Dividing patients into those whose tumors are HPV-positive versus HPV-negative will be increasingly important in future trials for head and neck cancer, as the rate of oral HPV infection continues to rise. In the RTOG-0129 trial, people whose oropharyngeal tumors contain the HPV virus were found to respond much better to treatment than patients with HPV-negative tumors.
"After so many years, we've really started to understand that, although [HPV-positive and HPV-negative tumors] are located in the same small anatomical region, we are dealing with different types of cancers," said Dr. Ang. "Because HPV-positive patients do relatively well on current treatments, one of our main goals now is to reduce toxicity. And for HPV-negative patients, because they do so badly with what we have now, we want to know how we can intensify treatment in order to improve outcomes.

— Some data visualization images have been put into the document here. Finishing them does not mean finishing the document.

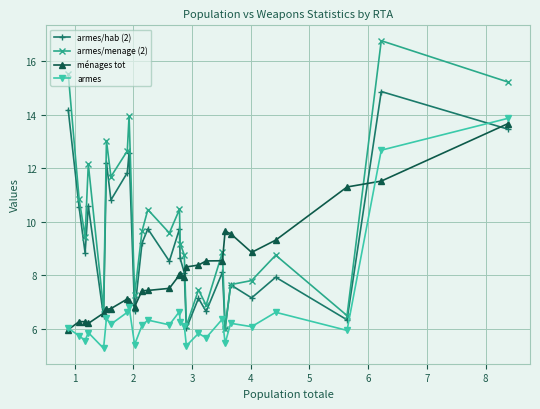

Which series has the widest spread of values?

armes/menage (2)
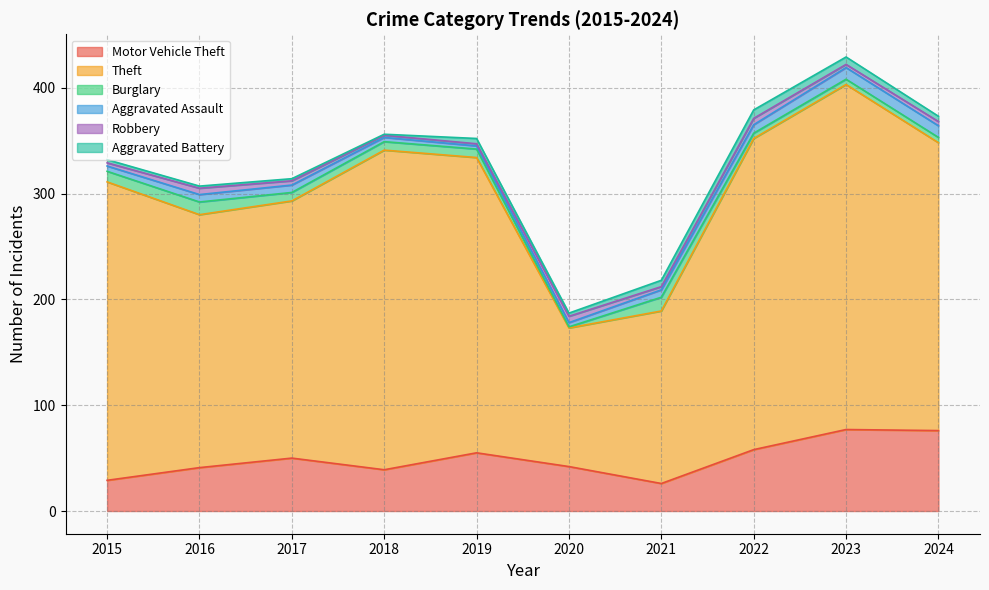

Between 2021 and 2018, which is larger?

2018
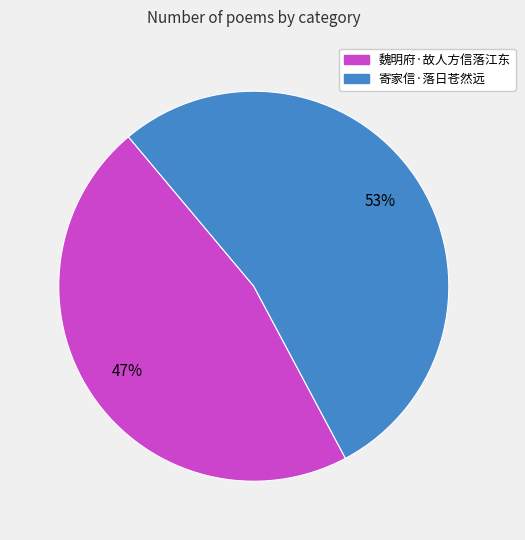

To the nearest percent, what is the combined percentage of 寄家信·落日苍然远 and 魏明府·故人方信落江东?

100%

"With these completely different objectives, we don't think we can put [these two groups] in the same protocol—we need to do separate trials," he continued. RTOG recently launched its first trial for HPV-positive patients only (RTOG-1016), to see if using the targeted drug cetuximab instead of cisplatin can reduce the side effects of treatment while controlling tumors.
A big challenge, added Dr. Ang, is that "head and neck cancer is relatively rare, and now we're dividing it into smaller and smaller subsets. International trials will be a necessity to enroll enough patients."
And along with the normal challenges of cross-border funding, quality control, and tumor sample transportation, what should actually be tested will also have to be agreed upon. "Investigators will need to agree on what are the best scientific questions to ask," concluded Dr. Ang.